> Yapılacak İşlem: Aşağıdaki materyalde "mail" dizesini içeren satırların tamamını seçip kopyalayın.

> Sağlanan Bilgiler:
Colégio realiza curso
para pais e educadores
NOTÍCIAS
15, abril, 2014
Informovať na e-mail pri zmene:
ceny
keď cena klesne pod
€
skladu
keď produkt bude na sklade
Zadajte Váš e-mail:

...

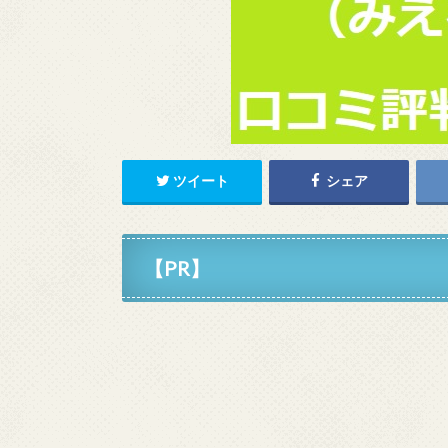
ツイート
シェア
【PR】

> Çözümünüz:
Informovať na e-mail pri zmene:
Zadajte Váš e-mail:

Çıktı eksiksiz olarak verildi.